Some women marchers wiped tears from their eyes as the procession passed.
The coffins carried the picture, name and age of each child, some shown in
hospital beds before or after death.
"God is Greatest, O Arabs ... Our children are being slaughtered!" shouted
the women.
Iraqi officials say the infant mortality rate has risen sharply to 6,500 a
month this year from 450 before the stringent economic sanctions were
imposed on Iraq after its 1990 invasion of Kuwait.
Parliament Speaker Saadoun Hammadi Saturday said that 1.5 million Iraqis
had died from shortages of food and medicine since 1990. He put the
average monthly infant mortality rate at 7,500.
Speaking at an Inter-Parliamentary Union conference in Namibia, Hammadi
said Baghdad had implemented the required U.N. resolutions and the
Security Council should lift the embargo.
In an exception to the sanctions, Iraqi is currently allowed to sell oil
worth $2 billion every six months to pay for food and medical supplies.
Meanwhile, the official Iraqi News Agency (INA) said that U.N. weapons
inspection teams went on surprise visits to 12 sites in Iraq while the
resident team of chemical weapons inspectors visited two sites.
"The surveillance teams of the (U.N.) Special Commission continued their
activity today with complete cooperation from the Iraqi side," INA
reported. It is not known when visits to Iraq's eight so-called
presidential sites would resume.
UNSCOM has to state that Iraq has dismantled all its weapons of mass
destruction before the embargo can be lifted.

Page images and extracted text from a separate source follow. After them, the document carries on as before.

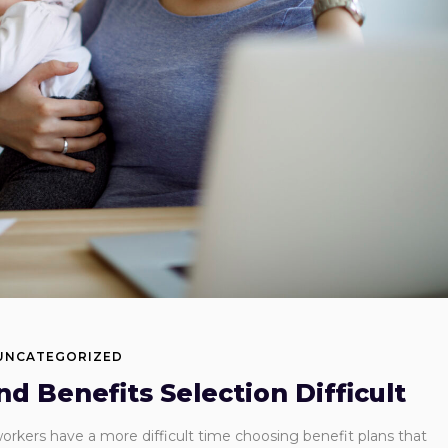
UNCATEGORIZED
 Benefits Selection Difficult
rkers have a more difficult time choosing benefit plans that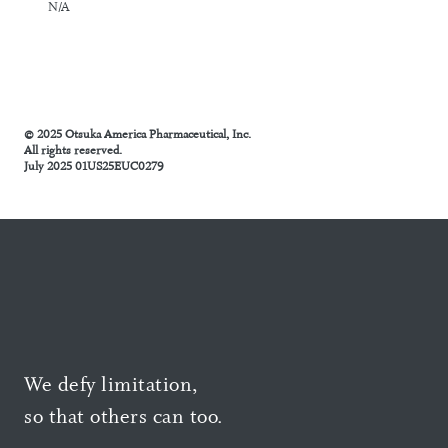
N/A
© 2025 Otsuka America Pharmaceutical, Inc.
All rights reserved.
July 2025 01US25EUC0279
We defy limitation,
so that others can too.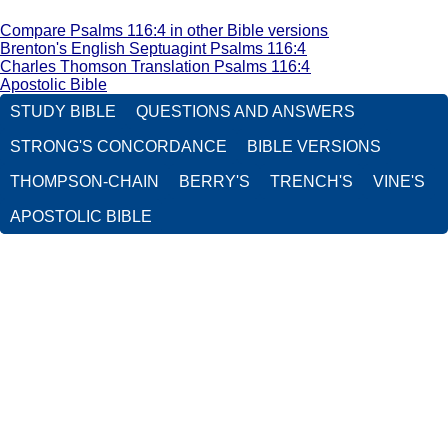
Compare Psalms 116:4 in other Bible versions
Brenton's English Septuagint Psalms 116:4
Charles Thomson Translation Psalms 116:4
Apostolic Bible
STUDY BIBLE
QUESTIONS AND ANSWERS
STRONG'S CONCORDANCE
BIBLE VERSIONS
THOMPSON-CHAIN
BERRY'S
TRENCH'S
VINE'S
APOSTOLIC BIBLE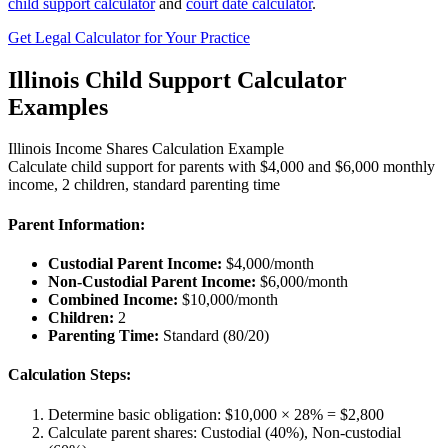
child support calculator
and
court date calculator
.
Get Legal Calculator for Your Practice
Illinois Child Support Calculator
Examples
Illinois Income Shares Calculation Example
Calculate child support for parents with $4,000 and $6,000 monthly
income, 2 children, standard parenting time
Parent Information:
Custodial Parent Income:
$4,000/month
Non-Custodial Parent Income:
$6,000/month
Combined Income:
$10,000/month
Children:
2
Parenting Time:
Standard (80/20)
Calculation Steps:
Determine basic obligation: $10,000 × 28% = $2,800
Calculate parent shares: Custodial (40%), Non-custodial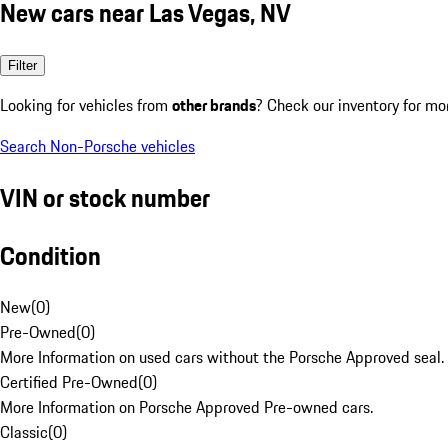
New cars near Las Vegas, NV
Filter
Looking for vehicles from
other brands
? Check our inventory for mo
Search Non-Porsche vehicles
VIN or stock number
Condition
New
(
0
)
Pre-Owned
(
0
)
More Information on used cars without the Porsche Approved seal.
Certified Pre-Owned
(
0
)
More Information on Porsche Approved Pre-owned cars.
Classic
(
0
)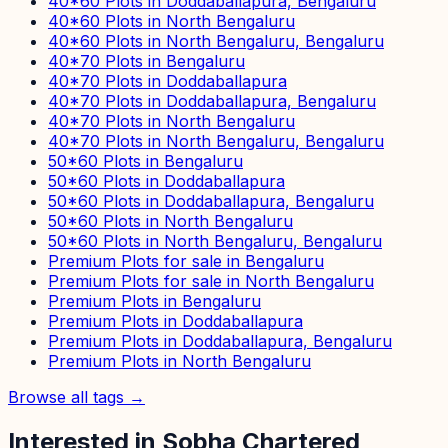
40*60 Plots in Doddaballapura, Bengaluru
40*60 Plots in North Bengaluru
40*60 Plots in North Bengaluru, Bengaluru
40*70 Plots in Bengaluru
40*70 Plots in Doddaballapura
40*70 Plots in Doddaballapura, Bengaluru
40*70 Plots in North Bengaluru
40*70 Plots in North Bengaluru, Bengaluru
50*60 Plots in Bengaluru
50*60 Plots in Doddaballapura
50*60 Plots in Doddaballapura, Bengaluru
50*60 Plots in North Bengaluru
50*60 Plots in North Bengaluru, Bengaluru
Premium Plots for sale in Bengaluru
Premium Plots for sale in North Bengaluru
Premium Plots in Bengaluru
Premium Plots in Doddaballapura
Premium Plots in Doddaballapura, Bengaluru
Premium Plots in North Bengaluru
Browse all tags →
Interested in
Sobha Chartered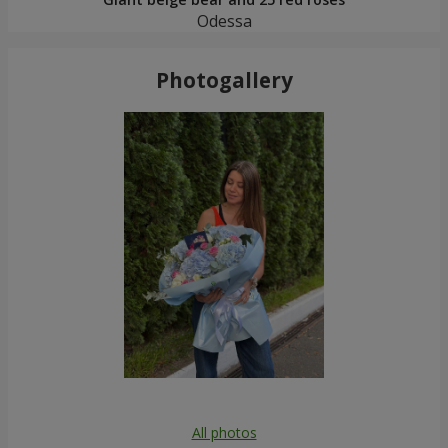
Odessa
Photogallery
All photos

But U.N. officials have recently cited improved relations with Iraq since
weapons inspectors and accompanying senior diplomats ended initial visits
to the presidential sites.
The visits took place following a February agreement between Iraq and the
United Nations defusing a crisis over access for arms inspectors and
averting the threat of U.S.-led military strikes against Iraq.

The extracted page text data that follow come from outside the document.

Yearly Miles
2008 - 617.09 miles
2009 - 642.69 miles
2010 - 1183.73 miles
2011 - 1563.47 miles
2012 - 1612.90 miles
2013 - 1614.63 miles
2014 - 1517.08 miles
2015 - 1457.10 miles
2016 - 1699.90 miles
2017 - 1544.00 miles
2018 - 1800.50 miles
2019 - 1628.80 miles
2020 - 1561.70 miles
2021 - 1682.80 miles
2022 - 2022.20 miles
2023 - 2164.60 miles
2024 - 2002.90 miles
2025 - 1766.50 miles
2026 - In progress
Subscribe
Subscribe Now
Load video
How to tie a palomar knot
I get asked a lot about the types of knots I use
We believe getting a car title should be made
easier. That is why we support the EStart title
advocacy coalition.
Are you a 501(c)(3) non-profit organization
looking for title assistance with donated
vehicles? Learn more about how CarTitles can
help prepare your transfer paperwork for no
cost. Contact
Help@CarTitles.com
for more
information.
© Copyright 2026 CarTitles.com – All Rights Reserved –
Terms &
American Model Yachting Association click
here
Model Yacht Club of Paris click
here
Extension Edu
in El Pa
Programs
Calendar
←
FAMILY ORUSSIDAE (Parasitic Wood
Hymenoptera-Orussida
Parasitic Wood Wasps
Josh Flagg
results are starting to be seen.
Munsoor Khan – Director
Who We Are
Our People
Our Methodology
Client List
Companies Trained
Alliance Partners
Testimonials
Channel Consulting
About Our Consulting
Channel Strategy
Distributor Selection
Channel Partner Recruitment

Monday's funeral procession was joined by members of an Egyptian
delegation of doctors and pharmacists who arrived on Friday bringing
medicines and other medical supplies.
To highlight the suffering in Iraq, visiting British Labor MP George
Galloway will take back with him a 4-year-old Iraqi girl suffering from
leukemia for treatment in Britain.
"You see these children, our children, they die every morning. In Baghdad
alone, 50 children die (a day) because of the lack of food and medicine.
They are deprived from their essential right to life and survival," Shawi
said.
"We have many children dying all over Iraq because there are no emergency
cars (ambulances). We can't transport them from other provinces to bring
them to Baghdad to cure them," added Shawi, who spoke to reporters in
English.
"I call upon all the people in the world to defend our children because by
defending Iraqi children, they will be defending their children."